We stay up to date on the literature on child malnutrition first and foremost because access to food and proper nutrition are human rights. In addition, malnutrition is well-known to be the underlying cause or a factor in approximately 45 percent of child deaths. Two key concepts are worth reviewing briefly, stunting and linear growth retardation.
Stunting is the result of chronic malnutrition, repeated infections and neglect resulting in a lower height for a given age. Stunting (Height-for-age) isan indicator of linear growth retardation and cumulative growth deficits in children (Chronic malnutrition). The WHO definition of stunting is: "Children are defined as stunted if their height-for-age is more than two standard deviations below the WHO Child Growth Standards median." The WHO has developed a Conceptual Framework on stunting. Of tremendous interest to Maternova is the fact that stunting can and often does begin in utero, meaning babies whose mothers are malnourished, stressed and neglected, are of course beginning on a life course of stunting. It is estimated that 20 percent of stunting begins in utero.

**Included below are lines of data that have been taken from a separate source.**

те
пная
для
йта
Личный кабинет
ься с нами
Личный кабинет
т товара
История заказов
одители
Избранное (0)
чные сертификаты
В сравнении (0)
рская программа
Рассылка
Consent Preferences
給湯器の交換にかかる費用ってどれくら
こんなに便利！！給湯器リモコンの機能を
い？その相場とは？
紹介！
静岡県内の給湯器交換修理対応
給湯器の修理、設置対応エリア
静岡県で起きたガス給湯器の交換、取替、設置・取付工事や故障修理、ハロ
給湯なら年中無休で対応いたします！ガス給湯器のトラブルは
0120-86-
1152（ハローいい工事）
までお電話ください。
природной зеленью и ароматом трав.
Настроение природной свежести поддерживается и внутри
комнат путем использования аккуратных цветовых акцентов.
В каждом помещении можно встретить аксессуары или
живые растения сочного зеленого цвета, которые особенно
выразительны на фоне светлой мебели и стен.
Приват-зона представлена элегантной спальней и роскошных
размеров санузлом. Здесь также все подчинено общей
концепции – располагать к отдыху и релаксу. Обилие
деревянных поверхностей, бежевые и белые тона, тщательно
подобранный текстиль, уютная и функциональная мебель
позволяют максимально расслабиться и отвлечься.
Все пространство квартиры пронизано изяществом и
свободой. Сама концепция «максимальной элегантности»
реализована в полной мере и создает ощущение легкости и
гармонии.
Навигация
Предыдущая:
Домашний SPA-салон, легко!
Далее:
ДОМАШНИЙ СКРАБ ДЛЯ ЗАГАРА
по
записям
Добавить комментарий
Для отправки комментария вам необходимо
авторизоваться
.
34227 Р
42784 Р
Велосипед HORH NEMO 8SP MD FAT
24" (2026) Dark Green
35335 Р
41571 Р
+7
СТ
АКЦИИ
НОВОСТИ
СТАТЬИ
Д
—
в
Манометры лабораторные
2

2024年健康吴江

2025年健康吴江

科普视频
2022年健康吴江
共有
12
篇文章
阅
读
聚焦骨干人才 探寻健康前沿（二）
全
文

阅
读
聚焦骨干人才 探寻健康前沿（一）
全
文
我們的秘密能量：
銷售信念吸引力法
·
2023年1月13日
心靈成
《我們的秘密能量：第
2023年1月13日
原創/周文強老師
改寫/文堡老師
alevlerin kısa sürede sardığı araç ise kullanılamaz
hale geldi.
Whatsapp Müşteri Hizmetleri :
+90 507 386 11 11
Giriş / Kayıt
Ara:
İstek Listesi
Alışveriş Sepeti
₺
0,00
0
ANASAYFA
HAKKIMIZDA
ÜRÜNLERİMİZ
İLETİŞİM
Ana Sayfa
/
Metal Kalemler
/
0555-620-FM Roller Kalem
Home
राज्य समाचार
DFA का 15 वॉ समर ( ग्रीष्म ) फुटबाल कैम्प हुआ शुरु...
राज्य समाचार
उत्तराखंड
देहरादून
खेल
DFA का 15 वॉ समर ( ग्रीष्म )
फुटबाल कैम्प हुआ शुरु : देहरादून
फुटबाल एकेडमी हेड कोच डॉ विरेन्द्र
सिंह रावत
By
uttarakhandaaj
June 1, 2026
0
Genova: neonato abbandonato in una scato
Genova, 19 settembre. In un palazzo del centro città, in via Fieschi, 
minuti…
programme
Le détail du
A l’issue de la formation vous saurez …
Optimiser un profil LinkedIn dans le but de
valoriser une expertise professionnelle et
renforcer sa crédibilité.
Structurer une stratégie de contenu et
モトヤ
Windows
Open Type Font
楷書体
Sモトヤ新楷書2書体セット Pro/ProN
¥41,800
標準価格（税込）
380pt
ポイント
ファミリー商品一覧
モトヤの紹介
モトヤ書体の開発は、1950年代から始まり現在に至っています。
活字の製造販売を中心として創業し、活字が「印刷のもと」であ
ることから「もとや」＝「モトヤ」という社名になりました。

"Linear growth retardation (or linear growth faltering) is defined as a failure to reach one's linear growth potential. Linear growth retardation implies that (groups of) children are too short for their age, but does not imply that they are stunted. As explained in the text, the number of children suffering from linear growth retardation is much higher than the number of children that are stunted." (Leroy and Frangillo 2019 https://doi.org/10.1093/advances/nmy101)_
Though stunting is associated with cognitive and motor deficits, risk of chronic disease and a number of other lifelong risk factors, the causal link between stunting and each of these outcomes is under debate. There is one outcome that has more solid evidence, and that is the fact that women who are stunted are more likely babies that are SGA (small for gestational age) putting those babies at risk for stunting, for neonatal mortality and for child morbidity.

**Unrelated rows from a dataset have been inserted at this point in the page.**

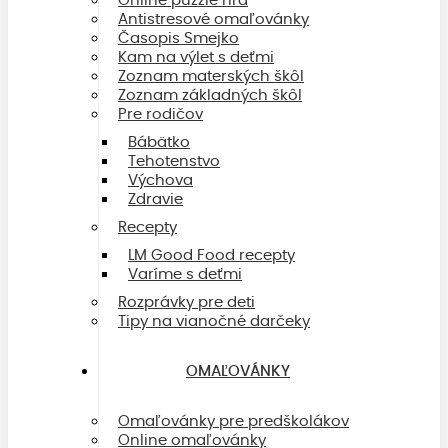
Online puzzle hra
Antistresové omaľovánky
Časopis Smejko
Kam na výlet s deťmi
Zoznam materských škôl
Zoznam základných škôl
Pre rodičov
Bábätko
Tehotenstvo
Výchova
Zdravie
Recepty
LM Good Food recepty
Varíme s deťmi
Rozprávky pre deti
Tipy na vianočné darčeky
OMAĽOVÁNKY
Omaľovánky pre predškolákov
Online omaľovánky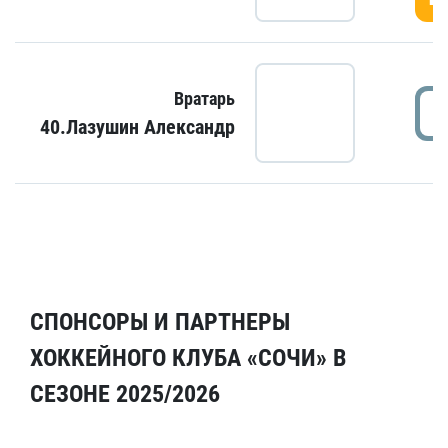
Вратарь
40.Лазушин Александр
СПОНСОРЫ И ПАРТНЕРЫ
ХОККЕЙНОГО КЛУБА «СОЧИ» В
СЕЗОНЕ 2025/2026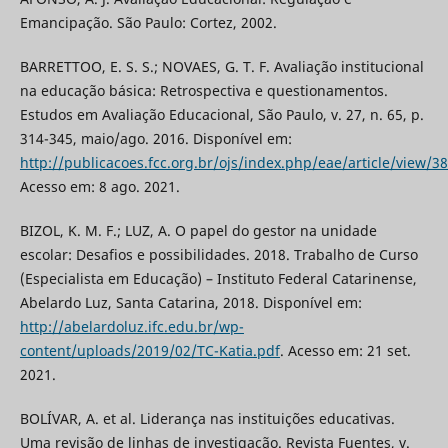
Emancipação. São Paulo: Cortez, 2002.
BARRETTOO, E. S. S.; NOVAES, G. T. F. Avaliação institucional
na educação básica: Retrospectiva e questionamentos.
Estudos em Avaliação Educacional, São Paulo, v. 27, n. 65, p.
314-345, maio/ago. 2016. Disponível em:
http://publicacoes.fcc.org.br/ojs/index.php/eae/article/view/3
Acesso em: 8 ago. 2021.
BIZOL, K. M. F.; LUZ, A. O papel do gestor na unidade
escolar: Desafios e possibilidades. 2018. Trabalho de Curso
(Especialista em Educação) – Instituto Federal Catarinense,
Abelardo Luz, Santa Catarina, 2018. Disponível em:
http://abelardoluz.ifc.edu.br/wp-
content/uploads/2019/02/TC-Katia.pdf
. Acesso em: 21 set.
2021.
BOLÍVAR, A. et al. Liderança nas instituições educativas.
Uma revisão de linhas de investigação. Revista Fuentes, v.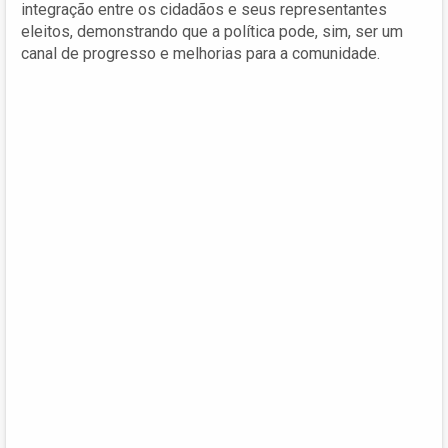
integração entre os cidadãos e seus representantes
eleitos, demonstrando que a política pode, sim, ser um
canal de progresso e melhorias para a comunidade.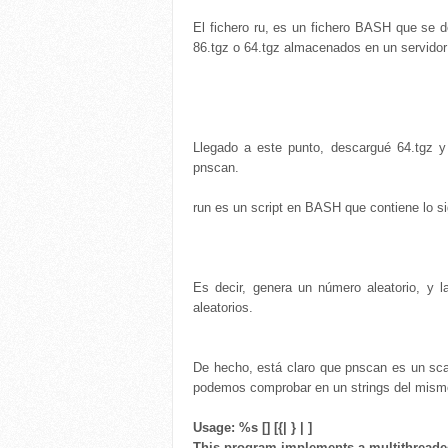
El fichero ru, es un fichero BASH que se d
86.tgz o 64.tgz almacenados en un servidor
Llegado a este punto, descargué 64.tgz y 
pnscan.
run es un script en BASH que contiene lo si
Es decir, genera un número aleatorio, y 
aleatorios.
De hecho, está claro que pnscan es un scan
podemos comprobar en un strings del mism
Usage: %s [
] [{
|
} |
]
This program implements a multithreade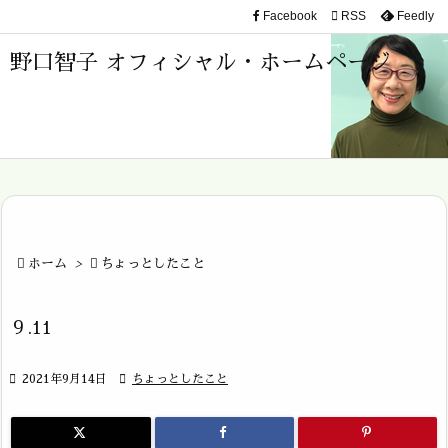
Facebook

RSS
Feedly

メニュ
野口智子 オフィシャル・ホームページ

サイド

前へ

次へ


ホーム
>

ちょっとしたこと
検索
９.11

2021年9月14日

ちょっとしたこと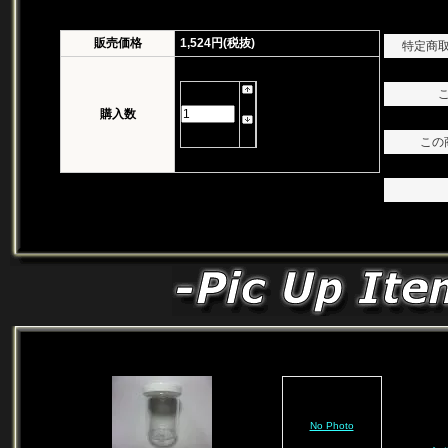
販売価格
1,524円(税抜)
特定商
購入数
この
No Photo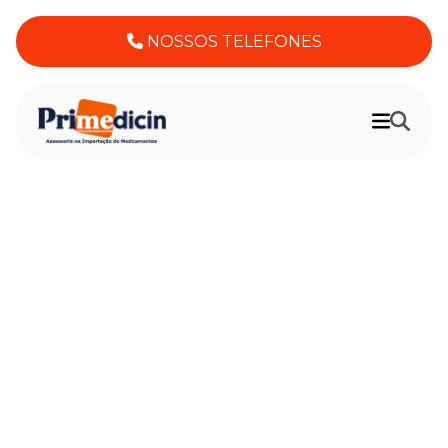
NOSSOS TELEFONES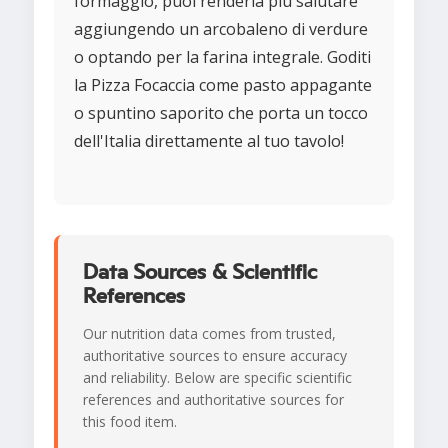
formaggio, puoi renderla più salutare
aggiungendo un arcobaleno di verdure
o optando per la farina integrale. Goditi
la Pizza Focaccia come pasto appagante
o spuntino saporito che porta un tocco
dell'Italia direttamente al tuo tavolo!
Data Sources & Scientific
References
Our nutrition data comes from trusted,
authoritative sources to ensure accuracy
and reliability. Below are specific scientific
references and authoritative sources for
this food item.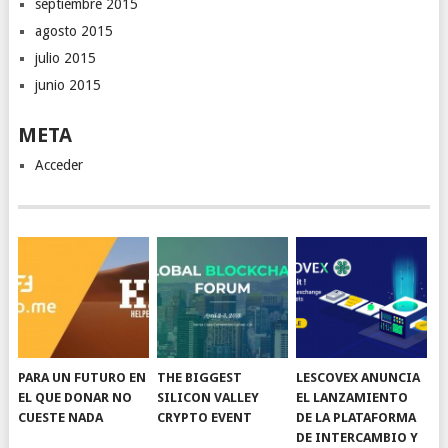
septiembre 2015
agosto 2015
julio 2015
junio 2015
META
Acceder
PARA UN FUTURO EN
THE BIGGEST
LESCOVEX ANUNCIA
EL QUE DONAR NO
SILICON VALLEY
EL LANZAMIENTO
CUESTE NADA
CRYPTO EVENT
DE LA PLATAFORMA
DE INTERCAMBIO Y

Identification of anemia in pregnant women is important, since it is an important cause of multiple complications during pregnancy (preterm delivery, low birth weight and perinatal death), so it is recommended to all pregnant women, in the first prenatal visit and at 28 weeks of gestation, the measurement of serum concentrations of hemoglobin and hematocrit as a screening test for anemia.
Prenatal assessment seeks to identify, through clinical history, sociodemographic characteristics, mean blood pressure, Doppler of the uterine arteries and biochemical markers such as pregnancy-associated plasma protein A (PAPP-A) and placental growth factor (PlGF), those women who are at high risk of developing preeclampsia in order to take appropriate measures. that can help reduce that risk.